**Exercise**.
Restate word for word the lines in the listing below, starting at the line containing "Купить арматуру" and ending at the line containing "Important Link", both included; leave out the rest.

**Source records**.

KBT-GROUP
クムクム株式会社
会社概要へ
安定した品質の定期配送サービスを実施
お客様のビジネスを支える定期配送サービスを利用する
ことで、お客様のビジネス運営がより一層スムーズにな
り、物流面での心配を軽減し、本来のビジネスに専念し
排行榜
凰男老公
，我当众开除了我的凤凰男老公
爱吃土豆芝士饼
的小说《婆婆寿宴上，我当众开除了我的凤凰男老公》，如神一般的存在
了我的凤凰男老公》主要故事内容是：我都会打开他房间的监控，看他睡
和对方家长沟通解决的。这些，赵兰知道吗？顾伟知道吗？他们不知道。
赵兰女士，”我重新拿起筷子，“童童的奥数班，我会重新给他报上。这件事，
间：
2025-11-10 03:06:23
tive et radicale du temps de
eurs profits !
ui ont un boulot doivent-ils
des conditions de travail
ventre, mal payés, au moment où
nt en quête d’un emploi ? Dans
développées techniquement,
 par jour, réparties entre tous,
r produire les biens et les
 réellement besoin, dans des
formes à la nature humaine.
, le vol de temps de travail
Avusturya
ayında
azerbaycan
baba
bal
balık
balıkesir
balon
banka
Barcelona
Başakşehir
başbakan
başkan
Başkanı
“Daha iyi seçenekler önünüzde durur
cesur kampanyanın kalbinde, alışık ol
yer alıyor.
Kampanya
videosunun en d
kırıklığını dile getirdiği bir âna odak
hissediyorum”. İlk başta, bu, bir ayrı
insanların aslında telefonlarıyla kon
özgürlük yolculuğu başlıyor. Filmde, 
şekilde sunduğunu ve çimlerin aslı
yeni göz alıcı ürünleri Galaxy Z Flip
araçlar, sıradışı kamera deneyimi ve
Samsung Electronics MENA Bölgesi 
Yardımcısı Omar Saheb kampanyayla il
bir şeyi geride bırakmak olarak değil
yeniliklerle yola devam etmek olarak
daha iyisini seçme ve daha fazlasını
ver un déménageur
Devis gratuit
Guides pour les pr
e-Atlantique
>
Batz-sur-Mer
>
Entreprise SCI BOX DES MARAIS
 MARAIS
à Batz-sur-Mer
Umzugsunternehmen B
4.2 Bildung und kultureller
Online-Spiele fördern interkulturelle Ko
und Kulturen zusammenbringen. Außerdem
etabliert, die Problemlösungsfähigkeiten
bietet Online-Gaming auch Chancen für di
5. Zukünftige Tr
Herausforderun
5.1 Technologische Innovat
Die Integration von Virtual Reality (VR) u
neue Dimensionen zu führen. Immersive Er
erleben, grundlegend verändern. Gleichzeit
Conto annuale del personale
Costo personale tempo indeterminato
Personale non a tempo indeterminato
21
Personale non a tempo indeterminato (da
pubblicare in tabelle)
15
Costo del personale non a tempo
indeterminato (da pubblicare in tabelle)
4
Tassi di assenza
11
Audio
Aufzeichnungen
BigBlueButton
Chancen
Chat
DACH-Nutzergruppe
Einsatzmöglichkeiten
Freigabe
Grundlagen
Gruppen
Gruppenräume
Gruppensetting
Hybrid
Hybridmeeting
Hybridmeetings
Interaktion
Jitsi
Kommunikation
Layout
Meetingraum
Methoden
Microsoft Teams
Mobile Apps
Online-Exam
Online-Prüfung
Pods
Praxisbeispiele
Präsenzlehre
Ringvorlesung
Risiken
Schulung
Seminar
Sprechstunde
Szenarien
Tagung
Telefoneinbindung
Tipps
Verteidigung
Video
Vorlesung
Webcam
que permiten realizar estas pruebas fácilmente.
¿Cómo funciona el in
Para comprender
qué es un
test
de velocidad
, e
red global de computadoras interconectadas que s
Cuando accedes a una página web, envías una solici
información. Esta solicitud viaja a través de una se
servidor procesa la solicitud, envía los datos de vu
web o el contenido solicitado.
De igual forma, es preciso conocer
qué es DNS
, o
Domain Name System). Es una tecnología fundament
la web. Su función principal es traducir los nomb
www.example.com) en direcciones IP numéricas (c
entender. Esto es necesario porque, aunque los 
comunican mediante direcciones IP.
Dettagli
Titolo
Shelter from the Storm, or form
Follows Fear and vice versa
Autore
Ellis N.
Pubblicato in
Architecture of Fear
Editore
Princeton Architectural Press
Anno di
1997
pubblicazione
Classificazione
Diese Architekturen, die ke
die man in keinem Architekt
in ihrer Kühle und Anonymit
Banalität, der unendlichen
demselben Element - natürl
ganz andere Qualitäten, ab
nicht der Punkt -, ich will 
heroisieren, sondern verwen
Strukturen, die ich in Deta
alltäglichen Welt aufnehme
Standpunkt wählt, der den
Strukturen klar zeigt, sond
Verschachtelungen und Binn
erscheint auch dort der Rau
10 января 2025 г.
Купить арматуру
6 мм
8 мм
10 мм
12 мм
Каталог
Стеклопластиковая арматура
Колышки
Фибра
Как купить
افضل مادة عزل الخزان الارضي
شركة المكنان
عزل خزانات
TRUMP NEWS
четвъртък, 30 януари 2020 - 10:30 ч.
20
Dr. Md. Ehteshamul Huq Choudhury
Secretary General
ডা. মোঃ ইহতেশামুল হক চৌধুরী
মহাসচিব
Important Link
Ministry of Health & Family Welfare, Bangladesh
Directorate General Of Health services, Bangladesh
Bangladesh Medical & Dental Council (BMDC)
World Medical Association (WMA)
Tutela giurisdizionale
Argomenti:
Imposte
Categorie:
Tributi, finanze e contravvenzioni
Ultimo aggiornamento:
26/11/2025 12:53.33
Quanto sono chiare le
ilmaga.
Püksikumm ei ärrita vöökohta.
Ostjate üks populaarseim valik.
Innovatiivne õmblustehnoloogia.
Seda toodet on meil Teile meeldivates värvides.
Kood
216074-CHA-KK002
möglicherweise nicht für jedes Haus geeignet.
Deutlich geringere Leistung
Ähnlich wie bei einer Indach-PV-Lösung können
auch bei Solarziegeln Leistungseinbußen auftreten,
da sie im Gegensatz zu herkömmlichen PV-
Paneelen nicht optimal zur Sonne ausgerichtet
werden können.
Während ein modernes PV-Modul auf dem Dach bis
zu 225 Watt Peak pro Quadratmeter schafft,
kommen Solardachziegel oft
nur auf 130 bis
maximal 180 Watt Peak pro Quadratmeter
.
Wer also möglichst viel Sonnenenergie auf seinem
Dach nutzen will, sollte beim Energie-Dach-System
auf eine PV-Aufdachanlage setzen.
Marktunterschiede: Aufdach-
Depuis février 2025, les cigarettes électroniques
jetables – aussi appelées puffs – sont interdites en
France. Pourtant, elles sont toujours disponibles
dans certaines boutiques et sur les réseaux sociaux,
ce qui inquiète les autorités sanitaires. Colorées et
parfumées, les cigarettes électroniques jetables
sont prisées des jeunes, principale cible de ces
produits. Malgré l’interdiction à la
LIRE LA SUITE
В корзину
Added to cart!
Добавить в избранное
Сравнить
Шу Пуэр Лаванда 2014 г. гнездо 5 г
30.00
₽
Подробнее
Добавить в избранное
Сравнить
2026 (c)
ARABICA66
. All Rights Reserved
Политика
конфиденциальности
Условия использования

**Output for this task**.
Купить арматуру
6 мм
8 мм
10 мм
12 мм
Каталог
Стеклопластиковая арматура
Колышки
Фибра
Как купить
افضل مادة عزل الخزان الارضي
شركة المكنان
عزل خزانات
TRUMP NEWS
четвъртък, 30 януари 2020 - 10:30 ч.
20
Dr. Md. Ehteshamul Huq Choudhury
Secretary General
ডা. মোঃ ইহতেশামুল হক চৌধুরী
মহাসচিব
Important Link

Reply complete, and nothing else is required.